Task:
Give back every record below in full and exactly, but without a single image.

----- Records shown -----

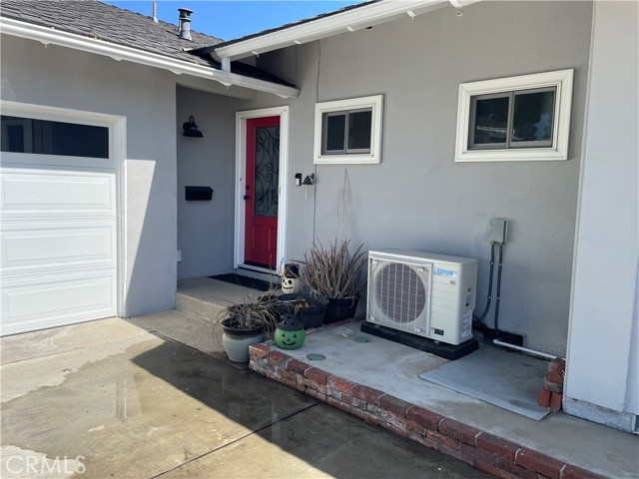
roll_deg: -1.7
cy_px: 240
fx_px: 480
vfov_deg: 53.1
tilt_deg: -4.8
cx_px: 320
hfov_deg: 67.3
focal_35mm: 26
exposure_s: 1/2212
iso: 50
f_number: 1.6
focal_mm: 4.2
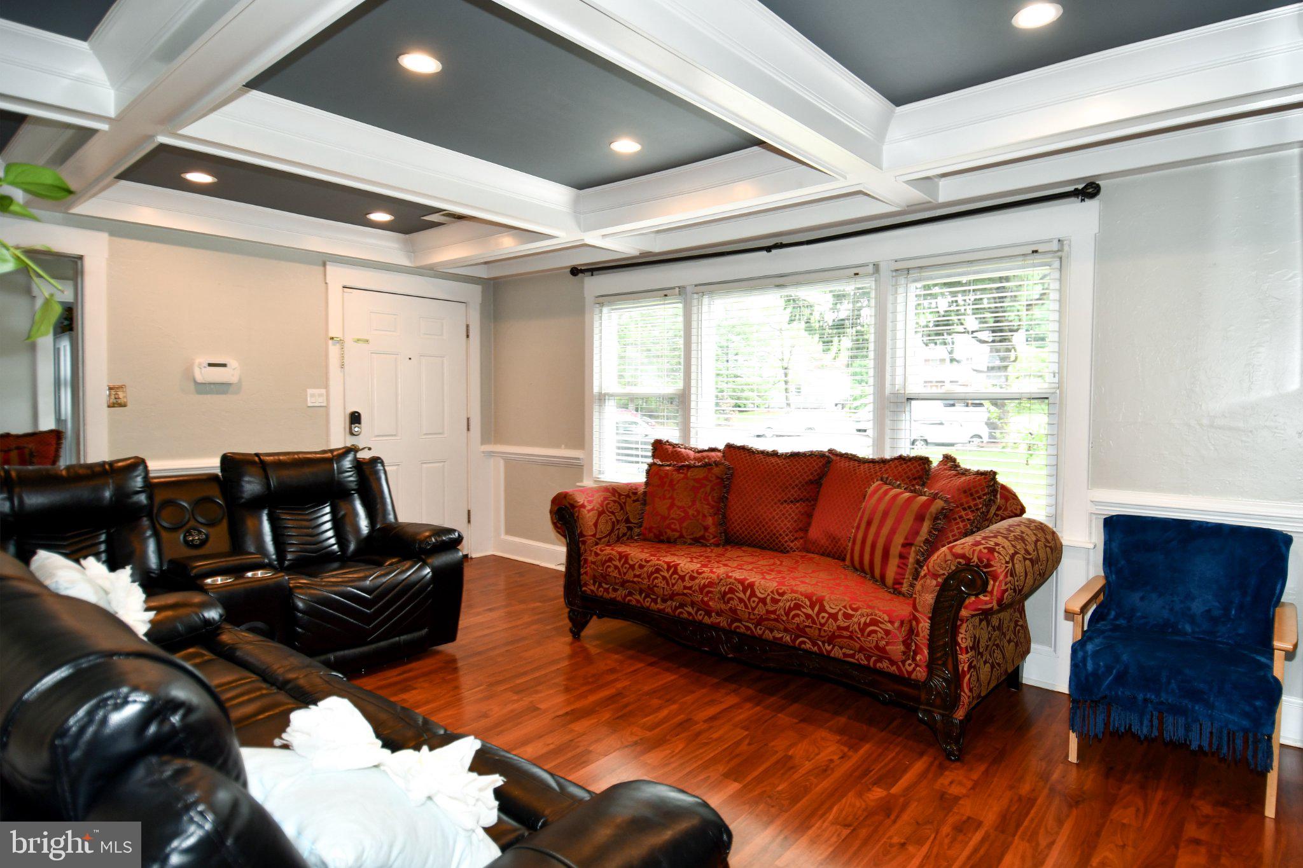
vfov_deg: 67.4
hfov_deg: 90.0
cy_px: 434
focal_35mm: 18
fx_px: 651
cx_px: 652
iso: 250
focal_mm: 12
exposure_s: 1/60
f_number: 4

-----

Exercise response:
roll_deg: -1.7
cy_px: 240
fx_px: 480
vfov_deg: 53.1
tilt_deg: -4.8
cx_px: 320
hfov_deg: 67.3
focal_35mm: 26
exposure_s: 1/2212
iso: 50
f_number: 1.6
focal_mm: 4.2
vfov_deg: 67.4
hfov_deg: 90.0
cy_px: 434
focal_35mm: 18
fx_px: 651
cx_px: 652
iso: 250
focal_mm: 12
exposure_s: 1/60
f_number: 4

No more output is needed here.